You have just moved from a quiet Waterloo neighbourhood to a big, noisy city. Instead of getting to ride your bike to school every day, you now get to walk and take the subway. Because you don't want to be late for class, you want to know how long it will take you to get to school. 
You walk at a speed of 10 km/h. The subway travels at 40 km/h. Assume that you are lucky, and whenever you arrive at a subway station, a train is there that you can board immediately. You may get on and off the subway any number of times, and you may switch between different subway lines if you wish. All subway lines go in both directions.

Input

Input consists of the x,y coordinates of your home and your school, followed by specifications of several subway lines. Each subway line consists of the non-negative integer x,y coordinates of each stop on the line, in order. You may assume the subway runs in a straight line between adjacent stops, and the coordinates represent an integral number of metres. Each line has at least two stops. The end of each subway line is followed by the dummy coordinate pair -1,-1. In total there are at most 200 subway stops in the city.

Output

Output is the number of minutes it will take you to get to school, rounded to the nearest minute, taking the fastest route.

Sample Input

0 0 10000 1000
0 200 5000 200 7000 200 -1 -1 
2000 600 5000 600 10000 600 -1 -1

Sample Output

21
 
稠密图额最短路,关键在于输入和建边;边的权值为耗费的时间
同一地铁线路中相邻两点建立;任意两点建立步行权值的边;
注意输出浮点数的四舍五入;数据量较小,dijkstra()floyd()均可~
#include<iostream>
#include<algorithm>
#include<queue>
#include<vector>
#include<cstring>
#include<utility>
#include<cmath>
#include<cstdio>
using namespace std;
const double v1=10000.0/60.0;
const double v2=40000.0/60.0;
const int maxn=333;
double cost[maxn][maxn];
struct node{int x,y;};
node a[maxn];
int sz;
const int inf=0x3f3f3f3f;

void init()

:: 给定资料 ::
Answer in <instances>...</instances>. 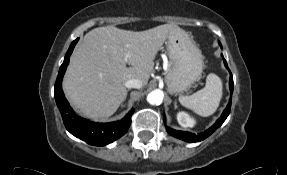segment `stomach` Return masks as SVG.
<instances>
[{
    "mask_svg": "<svg viewBox=\"0 0 287 175\" xmlns=\"http://www.w3.org/2000/svg\"><path fill=\"white\" fill-rule=\"evenodd\" d=\"M167 51L171 61L165 77L168 89L173 94L183 92L199 79L203 71V55L184 30L169 34Z\"/></svg>",
    "mask_w": 287,
    "mask_h": 175,
    "instance_id": "stomach-1",
    "label": "stomach"
}]
</instances>
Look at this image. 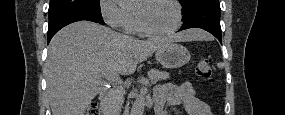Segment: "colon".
Segmentation results:
<instances>
[{
  "instance_id": "1",
  "label": "colon",
  "mask_w": 285,
  "mask_h": 115,
  "mask_svg": "<svg viewBox=\"0 0 285 115\" xmlns=\"http://www.w3.org/2000/svg\"><path fill=\"white\" fill-rule=\"evenodd\" d=\"M196 72L201 78L205 80H209L212 77V68H211L210 63L207 60H201L197 63ZM86 114L87 115H98L99 114L98 106L95 102L91 103Z\"/></svg>"
}]
</instances>
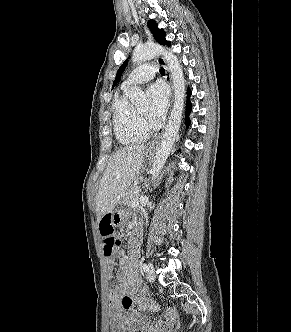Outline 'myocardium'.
<instances>
[{"label":"myocardium","instance_id":"myocardium-1","mask_svg":"<svg viewBox=\"0 0 291 332\" xmlns=\"http://www.w3.org/2000/svg\"><path fill=\"white\" fill-rule=\"evenodd\" d=\"M136 115H137L140 123H142L143 125H145L144 115L142 113H140L137 109H136Z\"/></svg>","mask_w":291,"mask_h":332}]
</instances>
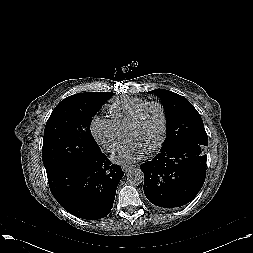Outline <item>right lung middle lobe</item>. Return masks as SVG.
Returning <instances> with one entry per match:
<instances>
[{
  "instance_id": "1",
  "label": "right lung middle lobe",
  "mask_w": 253,
  "mask_h": 253,
  "mask_svg": "<svg viewBox=\"0 0 253 253\" xmlns=\"http://www.w3.org/2000/svg\"><path fill=\"white\" fill-rule=\"evenodd\" d=\"M87 92L62 100L44 130L42 159L46 171L91 159L101 150L90 131L92 117L113 95Z\"/></svg>"
}]
</instances>
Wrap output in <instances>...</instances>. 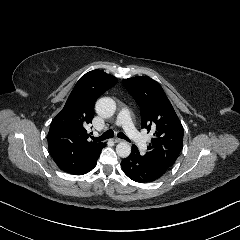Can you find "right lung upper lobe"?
<instances>
[{
    "instance_id": "right-lung-upper-lobe-1",
    "label": "right lung upper lobe",
    "mask_w": 240,
    "mask_h": 240,
    "mask_svg": "<svg viewBox=\"0 0 240 240\" xmlns=\"http://www.w3.org/2000/svg\"><path fill=\"white\" fill-rule=\"evenodd\" d=\"M116 83L114 76L101 70L86 73L53 119L48 133V148L61 170L79 174L98 159L106 143L90 141L86 128L94 117L96 99Z\"/></svg>"
}]
</instances>
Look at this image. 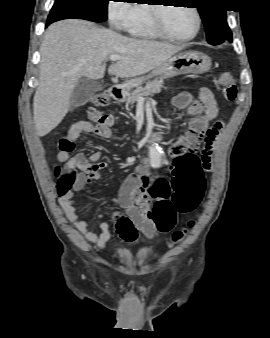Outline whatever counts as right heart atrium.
<instances>
[{
    "label": "right heart atrium",
    "instance_id": "d8ad5b80",
    "mask_svg": "<svg viewBox=\"0 0 270 338\" xmlns=\"http://www.w3.org/2000/svg\"><path fill=\"white\" fill-rule=\"evenodd\" d=\"M133 6L127 2H115L108 8V15L111 24L124 29L133 19Z\"/></svg>",
    "mask_w": 270,
    "mask_h": 338
}]
</instances>
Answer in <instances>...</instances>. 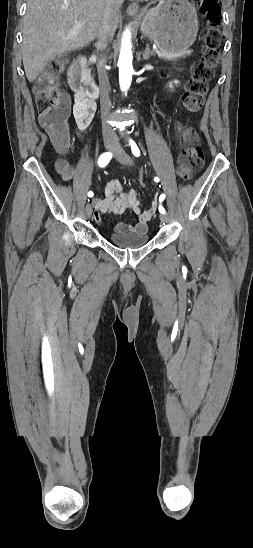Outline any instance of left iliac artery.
Instances as JSON below:
<instances>
[{
  "instance_id": "1",
  "label": "left iliac artery",
  "mask_w": 253,
  "mask_h": 548,
  "mask_svg": "<svg viewBox=\"0 0 253 548\" xmlns=\"http://www.w3.org/2000/svg\"><path fill=\"white\" fill-rule=\"evenodd\" d=\"M130 145H131V150H132L133 155L136 156V157H139L140 156V150L137 147L136 143L131 140ZM154 181L159 182V178L155 177ZM164 199H165V195L161 194L160 197H159V201L162 202ZM159 212L162 213V214L166 213L165 208L161 204L159 205Z\"/></svg>"
}]
</instances>
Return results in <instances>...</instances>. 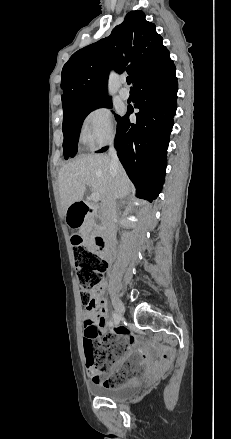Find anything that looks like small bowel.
I'll return each instance as SVG.
<instances>
[{
	"instance_id": "c3829d8e",
	"label": "small bowel",
	"mask_w": 231,
	"mask_h": 439,
	"mask_svg": "<svg viewBox=\"0 0 231 439\" xmlns=\"http://www.w3.org/2000/svg\"><path fill=\"white\" fill-rule=\"evenodd\" d=\"M94 306L86 307L83 313L84 319V344L94 345L99 342V327H105L107 325V313L105 310L104 301L100 298V289H96L93 293ZM118 333L127 342L128 351L127 354L109 371V373L115 372L120 367L124 366L128 369L131 356L137 355L140 359L146 363V370L148 374H154L163 363L165 359L161 358L159 362H155L151 355L144 349L139 348L138 341L134 335L127 329L118 328Z\"/></svg>"
}]
</instances>
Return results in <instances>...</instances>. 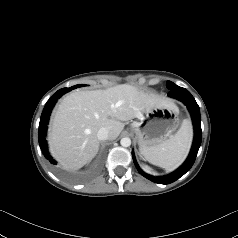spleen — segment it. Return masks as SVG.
<instances>
[{
    "instance_id": "obj_1",
    "label": "spleen",
    "mask_w": 238,
    "mask_h": 238,
    "mask_svg": "<svg viewBox=\"0 0 238 238\" xmlns=\"http://www.w3.org/2000/svg\"><path fill=\"white\" fill-rule=\"evenodd\" d=\"M192 138L191 122L185 119L175 135L157 146L142 150L141 153L151 164L165 168L167 171H172L186 159Z\"/></svg>"
}]
</instances>
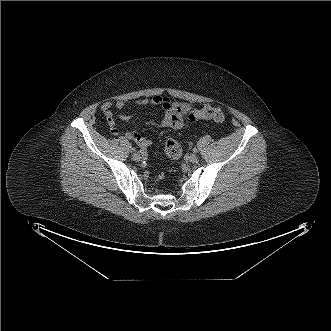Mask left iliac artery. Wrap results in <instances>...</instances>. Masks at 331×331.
<instances>
[{
	"instance_id": "1",
	"label": "left iliac artery",
	"mask_w": 331,
	"mask_h": 331,
	"mask_svg": "<svg viewBox=\"0 0 331 331\" xmlns=\"http://www.w3.org/2000/svg\"><path fill=\"white\" fill-rule=\"evenodd\" d=\"M197 151H198V150H197L196 148L193 149V152H194V153H197Z\"/></svg>"
}]
</instances>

:: 任务说明 1 ::
请照抄地铁通勤题中从"You have just"开始、到"get to school."结束的那一段。
:: 任务说明 2 ::
地铁通勤题的解题说明为什么认为dijkstra()和floyd()都可以用?
:: 任务说明 3 ::
能否接着地铁通勤题的文本,从它停下的地方往下写?

:: 任务回答 1 ::
You have just moved from a quiet Waterloo neighbourhood to a big, noisy city. Instead of getting to ride your bike to school every day, you now get to walk and take the subway. Because you don't want to be late for class, you want to know how long it will take you to get to school.

:: 任务回答 2 ::
解题说明指出本题数据量较小,所以dijkstra()和floyd()都能求出最短路。

:: 任务回答 3 ::
{
	for(int i=1;i<=300;i++)
	{
		for(int j=1;j<=300;j++)
			i==j?cost[i][j]=0:cost[i][j]=inf;
	}
}
double get(int aa,int bb)
{
	return sqrt((double)(a[aa].x-a[bb].x)*(a[aa].x-a[bb].x)+(a[aa].y-a[bb].y)*(a[aa].y-a[bb].y));
}
double dis[maxn];
int book[maxn];
typedef pair<double,int>pr;

void dijkstra()
{
	for(int i=1;i<=sz;i++)dis[i]=inf;
	memset(book,0,sizeof(book));dis[1]=0;
	
	priority_queue<pr,vector<pr>,greater<pr> >q;
	q.push(make_pair(0,1));
	
	while(!q.empty())
	{
		pr tt=q.top();q.pop();
		
		double d=tt.first;int x=tt.second;
		if(book[x])continue;book[x]=1;
		
		for(int i=1;i<=sz;i++)
		{
			if(dis[i]>dis[x]+cost[x][i])
			{
				dis[i]=dis[x]+cost[x][i];
				q.push(make_pair(dis[i],i));
			}
		}
		
	 } 
}
int main()
{
	init();
	cin>>a[1].x>>a[1].y>>a[2].x>>a[2].y; 
	sz=2;int cnt1=3;
	int x,y;
	while(scanf("%d %d",&x,&y)==2)
	{
		if(x==-1&&y==-1){
			cnt1=sz+1;
			continue;
		}
		++sz;a[sz].x=x;a[sz].y=y;
		if(sz!=cnt1)cost[sz][sz-1]=cost[sz-1][sz]=(min(cost[sz][sz-1],get(sz,sz-1))/v2);
	}
	for(int i=1;i<=sz;i++)
	{
		for(int j=1;j<=sz;j++)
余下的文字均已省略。